7. De broers A en B hebben daarnaast ieder een gelijk bedrag , voortkomende uit uitbetaalde lonen, uitbetaalde interesten en de terugbetaling van een lening aan de vennoten, overgeschreven van hun persoonlijke spaarrekening naar voormelde onverdeelde portefeuille.

8. Thans wensen zij aan de onverdeelde beleggingsportefeuille een aanwasbeding te koppelen ten voordele van de langstlevende onder hen, zodat bij overlijden van de eerststervende diens helft in volle eigendom toekomt aan de langstlevende onder hen op basis van het kanscontract, waarbij zij beiden een gelijkwaardige kans hebben om ooit de volledige portefeuille te verwerven.

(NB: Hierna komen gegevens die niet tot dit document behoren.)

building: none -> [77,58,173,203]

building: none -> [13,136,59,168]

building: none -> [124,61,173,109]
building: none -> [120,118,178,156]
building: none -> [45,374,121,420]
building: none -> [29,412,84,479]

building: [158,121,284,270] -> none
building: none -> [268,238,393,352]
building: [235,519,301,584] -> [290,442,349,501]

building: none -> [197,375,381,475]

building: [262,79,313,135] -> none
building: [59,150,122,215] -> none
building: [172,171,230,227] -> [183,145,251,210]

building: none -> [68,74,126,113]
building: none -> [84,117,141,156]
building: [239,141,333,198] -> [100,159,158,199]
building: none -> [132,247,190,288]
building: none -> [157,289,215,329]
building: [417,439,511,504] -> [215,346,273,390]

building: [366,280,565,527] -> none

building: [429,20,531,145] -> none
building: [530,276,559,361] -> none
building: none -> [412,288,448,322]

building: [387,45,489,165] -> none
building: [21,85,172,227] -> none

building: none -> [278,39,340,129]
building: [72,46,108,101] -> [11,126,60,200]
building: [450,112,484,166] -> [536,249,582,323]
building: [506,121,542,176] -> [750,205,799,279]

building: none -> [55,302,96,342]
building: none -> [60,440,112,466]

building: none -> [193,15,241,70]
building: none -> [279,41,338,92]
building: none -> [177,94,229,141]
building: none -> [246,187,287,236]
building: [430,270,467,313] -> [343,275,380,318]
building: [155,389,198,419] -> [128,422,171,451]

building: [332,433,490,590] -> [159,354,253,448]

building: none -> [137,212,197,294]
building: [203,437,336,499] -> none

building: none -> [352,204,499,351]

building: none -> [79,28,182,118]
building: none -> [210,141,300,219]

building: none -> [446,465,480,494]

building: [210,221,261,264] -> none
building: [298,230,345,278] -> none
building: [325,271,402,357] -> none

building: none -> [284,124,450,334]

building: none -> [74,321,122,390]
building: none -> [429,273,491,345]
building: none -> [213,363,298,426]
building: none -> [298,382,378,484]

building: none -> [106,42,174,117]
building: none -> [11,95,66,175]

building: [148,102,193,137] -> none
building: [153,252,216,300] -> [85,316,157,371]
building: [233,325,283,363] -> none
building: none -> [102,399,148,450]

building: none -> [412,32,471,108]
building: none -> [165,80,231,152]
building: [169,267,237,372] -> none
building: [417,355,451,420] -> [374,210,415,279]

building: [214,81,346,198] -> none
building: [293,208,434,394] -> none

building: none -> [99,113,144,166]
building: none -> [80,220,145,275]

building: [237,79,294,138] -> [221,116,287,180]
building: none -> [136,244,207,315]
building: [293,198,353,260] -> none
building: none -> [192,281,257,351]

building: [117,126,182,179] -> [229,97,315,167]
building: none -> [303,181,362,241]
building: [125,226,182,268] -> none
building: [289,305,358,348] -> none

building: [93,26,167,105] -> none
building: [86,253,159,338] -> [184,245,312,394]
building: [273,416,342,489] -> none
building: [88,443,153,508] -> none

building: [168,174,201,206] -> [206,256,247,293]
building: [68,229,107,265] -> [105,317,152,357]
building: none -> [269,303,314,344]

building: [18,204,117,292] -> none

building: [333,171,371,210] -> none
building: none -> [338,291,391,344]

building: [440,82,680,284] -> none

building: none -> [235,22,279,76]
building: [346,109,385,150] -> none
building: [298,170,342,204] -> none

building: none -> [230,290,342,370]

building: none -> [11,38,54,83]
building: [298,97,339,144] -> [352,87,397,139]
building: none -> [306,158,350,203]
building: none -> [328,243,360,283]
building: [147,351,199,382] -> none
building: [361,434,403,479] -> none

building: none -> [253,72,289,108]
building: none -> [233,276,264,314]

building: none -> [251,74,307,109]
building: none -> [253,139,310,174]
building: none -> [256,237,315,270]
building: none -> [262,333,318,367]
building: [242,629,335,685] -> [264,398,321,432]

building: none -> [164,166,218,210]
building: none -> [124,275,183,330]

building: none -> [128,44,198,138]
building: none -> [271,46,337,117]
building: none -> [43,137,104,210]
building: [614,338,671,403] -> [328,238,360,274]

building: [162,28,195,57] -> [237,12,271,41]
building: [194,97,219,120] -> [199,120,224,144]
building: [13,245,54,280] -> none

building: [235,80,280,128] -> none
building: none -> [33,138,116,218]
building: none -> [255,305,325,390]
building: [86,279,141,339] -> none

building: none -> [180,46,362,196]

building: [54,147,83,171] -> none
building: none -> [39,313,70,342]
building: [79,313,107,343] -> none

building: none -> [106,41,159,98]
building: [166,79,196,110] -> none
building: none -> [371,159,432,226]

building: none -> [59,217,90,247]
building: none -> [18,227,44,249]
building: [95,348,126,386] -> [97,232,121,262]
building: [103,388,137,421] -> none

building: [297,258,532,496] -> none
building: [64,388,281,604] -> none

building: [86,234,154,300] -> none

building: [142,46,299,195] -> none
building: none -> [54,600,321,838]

9. Aanvrager is van oordeel dat er bij het overlijden van de eerststervende van de broers A en B, op de verwerving door de langstlevende van de gehele beleggingsportefeuille buiten de nalatenschap om op basis van het contract van aanwas als kanscontract, geen erfbelasting of registratiebelasting betaald dient te worden, gelet op de jarenlange samenwoning van de broers en de historische oorsprong van de onverdeelde tegoeden.

III. Motivering van de aanvraag

10. Aanvrager stelt dat het aanwasbeding een kanscontract onder bezwarende titel is, waarbij beide broers een gelijkwaardige kans hebben om ooit de volledige portefeuille te verwerven. Verder bewijs wordt hierover niet aangebracht.

Bovendien stelt aanvrager dat de broers jarenlang samenwonen en dat de tegoeden van beide broers voortkomen. Hiervan worden wel bewijzen bijgevoegd.

IV. Beslissing

11. Gelet op artikel 3.22.0.0.1 van de Vlaamse Codex Fiscaliteit komt het besluitvormingsorgaan tot volgende voorafgaande beslissing:

12. Uit de concrete omstandigheden (o.a. de nauwe band tussen de twee broers, een redelijk beperkt leeftijdsverschil, de financiële gelijkwaardigheid, de verklaring van partijen dat zij hun kansen gelijkwaardig achten om het deel van de andere te verwerven) en de bewoordingen van de overeenkomst (o.a. het vervreemdingsverbod en de verplichting alle beslissingen aangaande beleggingen, uitkeringen, schenkingen gezamenlijk te nemen) blijkt dat het de bedoeling is van partijen om een evenwichtig kansbeding te sluiten.

Bijgevolg aanvaardt de Vlaamse Belastingdienst het bezwarend karakter ervan en is de overeenkomst van aanwas niet aan een Vlaamse registratiebelasting onderworpen.

Evenmin zal bij het overlijden van één van de broers erfbelasting geheven worden aangezien de titel van de aanwas, die plaatsheeft bij het overlijden van de eerststervende, gelegen is in de overeenkomst onder de levenden.